3) Mas digamos que o tal alvará existisse e que dona Maria não fosse tão louca assim e que o povo fosse simplesmente maledicente. Prestem atenção no que era divulgado: os advogados portugueses deveriam ser tratados como doutores perante as Cortes Brasileiras. Advogados e não quaisquer bacharéis. Portugueses e não quaisquer nacionais. Nas Cortes Brasileiras e só! Se você, portanto, fosse um advogado português em Portugal não seria tratado assim. Se fosse um bacharel (advogado não inscrito no setor competente), ou fosse um juiz ou membro do Ministério Público você não poderia ser tratado assim. E não seria mesmo. Pois os membros da Magistratura e do Ministério Público tinham e têm o tratamento de Excelência (o que muita gente não consegue aprender de jeito nenhum). Os delegados e advogados públicos e privados têm o tratamento de Senhoria. E bacharel, por seu turno, é bacharel; e ponto final!

4) Continuemos. Leiam a Constituição de 1824 e verão que não há “alvará” como ato normativo. E ainda que houvesse, não teria sentido que alguém, com suas capacidades mentais reduzidas (a Pia Senhora), pudesse editar ato jurídico válido. Para piorar: ainda que existisse, com os limites postos ou não, com o advento da República cairiam todos os modos de tratamento em desacordo com o princípio republicano da vedação do privilégio de casta. Na República vale o mérito.

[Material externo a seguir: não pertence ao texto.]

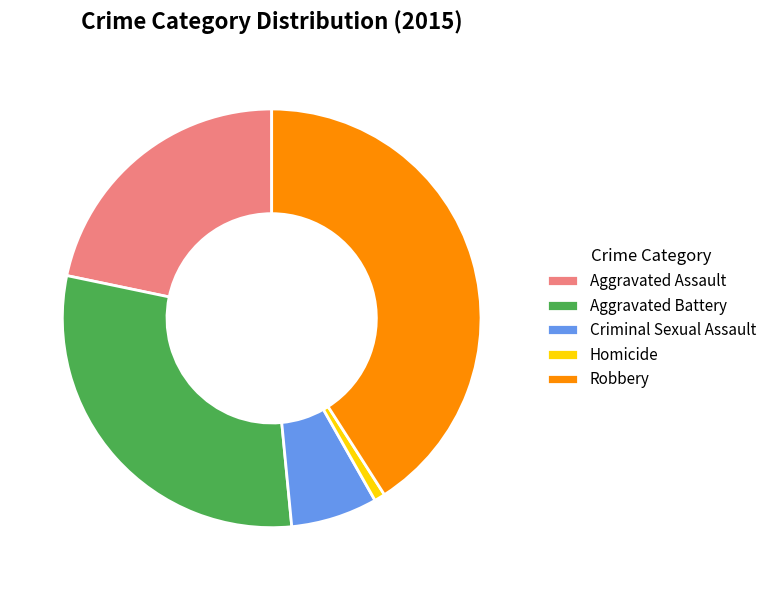

How many slices are in this pie chart?

5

E assim ocorreu com muitos tratamentos de natureza nobiliárquica sem qualquer valor a não ser o valor pessoal (como o brasão de nobreza de minha família italiana que guardo por mero capricho porque nada vale além de um cafezinho e isto se somarmos mais dois reais). ”

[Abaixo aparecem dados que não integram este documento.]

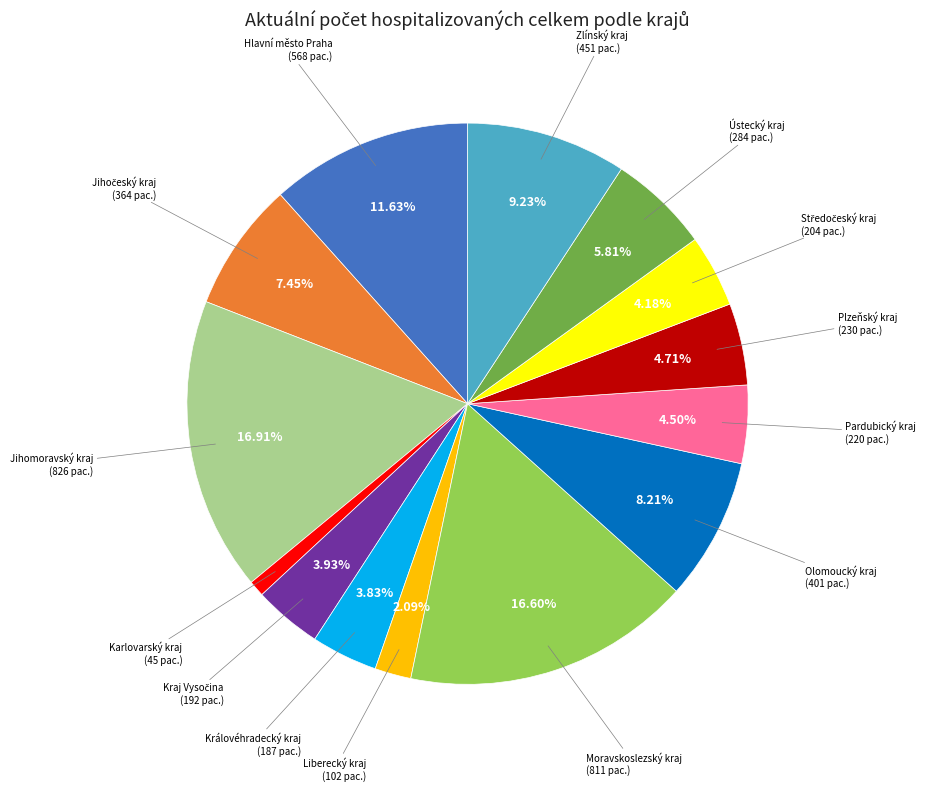

Is there any slice that represents more than half of the pie?

No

[…] Vamos enterrar tudo isso com um só golpe?!

Lei de 11 de agosto de 1827, responsável pela criação dos cursos jurídicos no Brasil, em seu nono artigo diz com todas as letras: “Os que frequentarem os cinco anos de qualquer dos Cursos, com aprovação, conseguirão o grau de Bachareis formados. Haverá tambem o grau de Doutor, que será conferido àqueles que se habilitarem com os requisitos que se especificarem nos Estatutos que devem formar-se, e só os que o obtiverem poderão ser escolhidos para Lentes”.

Traduzindo o óbvio. A) Conclusão do curso de cinco anos: Bacharel. B) Cumprimento dos requisitos especificados nos Estatutos: Doutor. C) Obtenção do título de Doutor: candidatura a Lente (hoje Livre-Docente, pré-requisito para ser Professor Titular). Entendamos de vez: os Estatutos são das respectivas Faculdades de Direito existentes naqueles tempos (São Paulo, Olinda e Recife). A Ordem dos Advogados do Brasil só veio a existir com seus Estatutos (que não são acadêmicos) nos anos trinta.

E aí, esclarecemos? Agora que você sabe disso, adote a idéia e passe adiante. É no mínimo, uma injustiça tremenda um graduado do primeiro ciclo do superior ganhar o título acadêmico de Doutor. Fazendo uma analogia, seria a mesma coisa que você dá o diploma do ensino médio para quem acabou de passar do quinto ano do ensino fundamental.

Deixo claro que não questiono em momento algum a importância dos cursos, muito menos o esforço que é empregado para a formação nos mesmos. Entretanto, temos que ter consciência que todo mérito atribuído a quem desmerece é um ato de corrupção. Quem quiser o título de Doutor que se sujeite a intensa maratona de estudos, se submeta a dificuldade. Não fique se apoiando em um erro nascido da ignorância de um povo.